Right or left, relocate them from Appearance > Windows. It also includes attach/detach modal dialog. As Budgie uses GNOME 3 as foundation, every modal dialog is attached to parent dialog, by default you cannot move modal dialog separately off the parent. On Budgie, you can easily turn that off.

(Control buttons on left side)

4. Panels


Create new panel and remove one easily under Panels section. The settings of a panel is not found by right-clicking the panel, but under Budgie Settings > Panel > select panel name > Settings. You can have up to 4 panels. You can change the position, thickness, transparency, and make it hides automatically. 

(Top panel with 80 point thickness)

When you created a new panel, it is empty. You need to add Applets to it to make it useful. Arranging items on panel is done not by click on panel but under Settings > panel name > select an applet > click up or down button.

(Every panel is divided into Start, Center, and End sections)
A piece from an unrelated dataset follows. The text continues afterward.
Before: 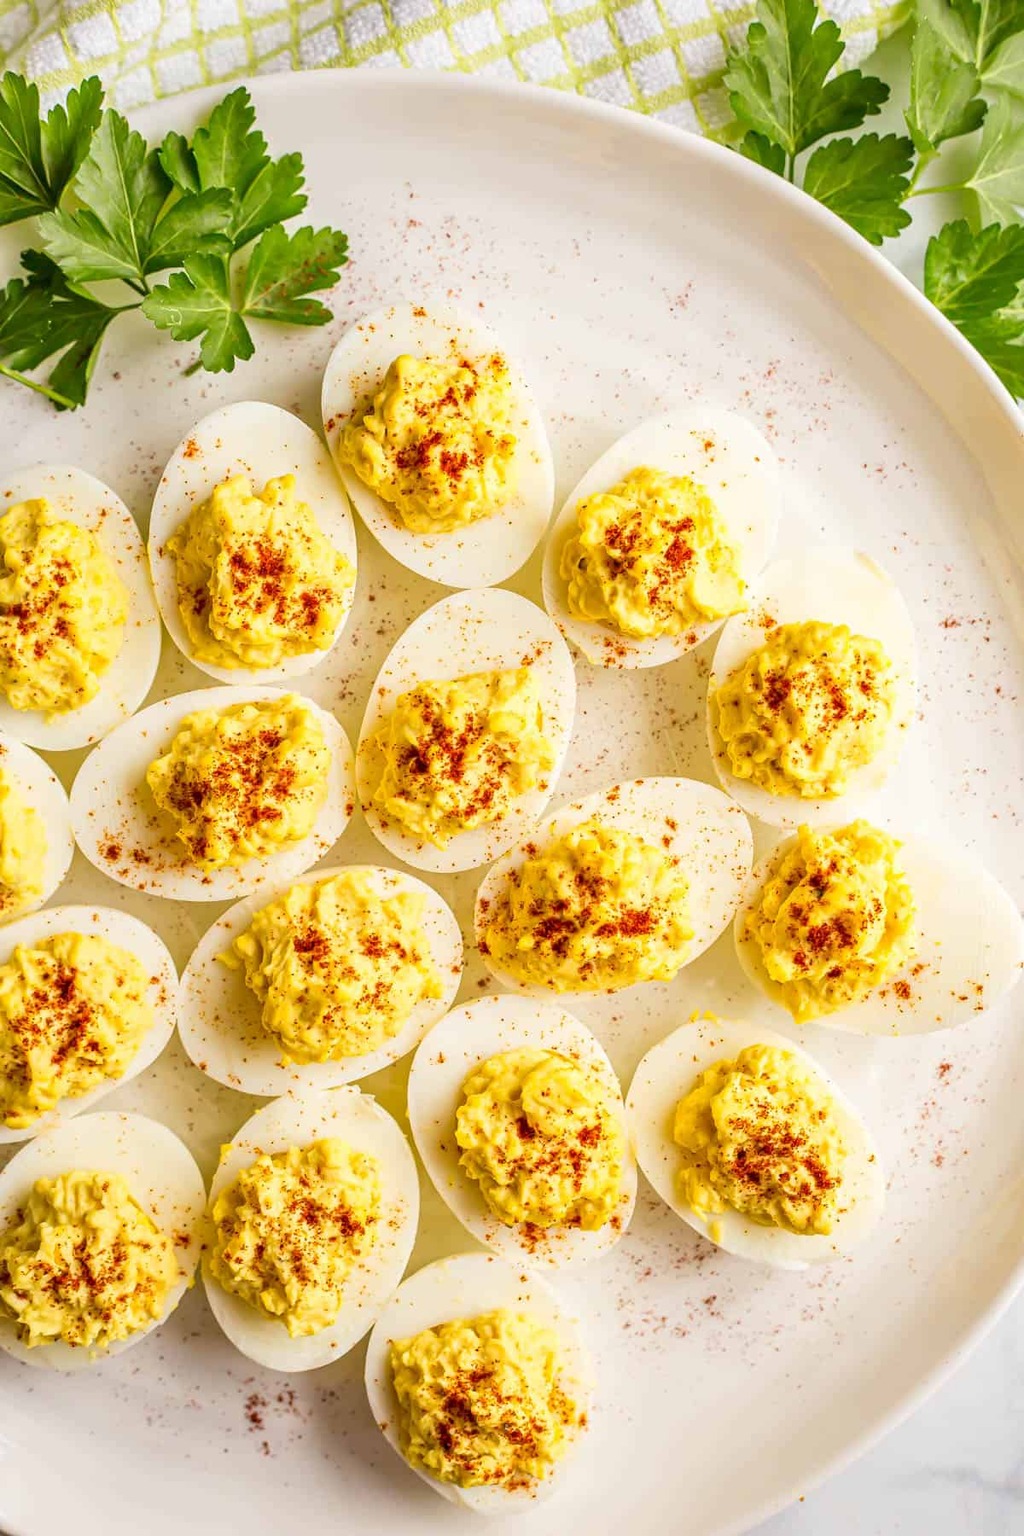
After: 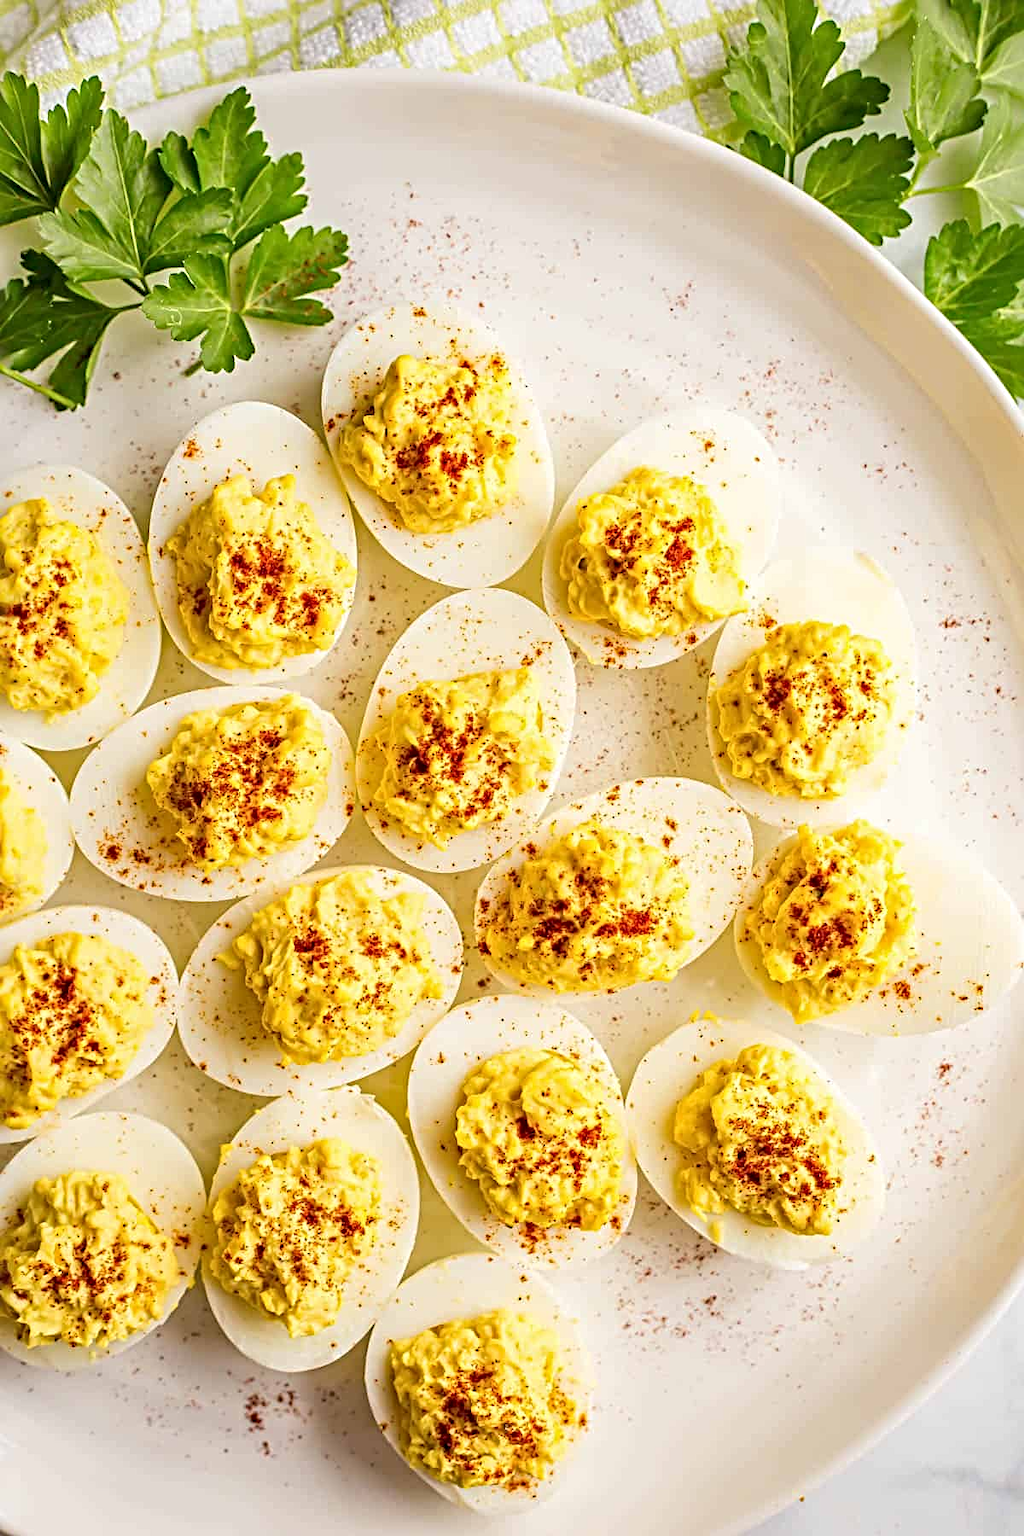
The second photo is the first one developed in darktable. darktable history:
tone equalizer: edges refinement/feathering 500, mask exposure compensation -1.57 EV, preserve details no
sharpen: radius 4.918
Many applets you can choose from the Add Applet dialog.



5. Bottom Dock


Panel can be treated as dock if you enable Dock mode under Panel > Settings. The name "Bottom Panel" becomes "Bottom Dock" if you enable it.



6. Desktop Theme


GTK3 Theme is acceptable by Budgie Settings if you put the theme folder in /usr/share/themes. On my test, it cannot read from ~/.themes. For example, I installed Flat Remix GTK and I can enable it from the Settings like this.



On the contrary, icon theme can be put in ~/.themes. I tried Flat Remix and it works.

7. Startup


You can add or remove startup items under Autostart section. Click the plus button on top > select Application > select one name of applications appear. To remove on, simply click the minus button available on each name.


Closing words


That's all. The feeling when customizing Budgie is lighter (easier) than customizing GNOME, although Budgie is basically also GNOME. This is the last part as I said on the top. To Ikey Doherty, thank you, you have developed an easy to use and attractive desktop environment. I really want to see you continue the Budgie Project again. To dear readers, enjoy Budgie Desktop!


This article is licensed under CC BY-SA 3.0.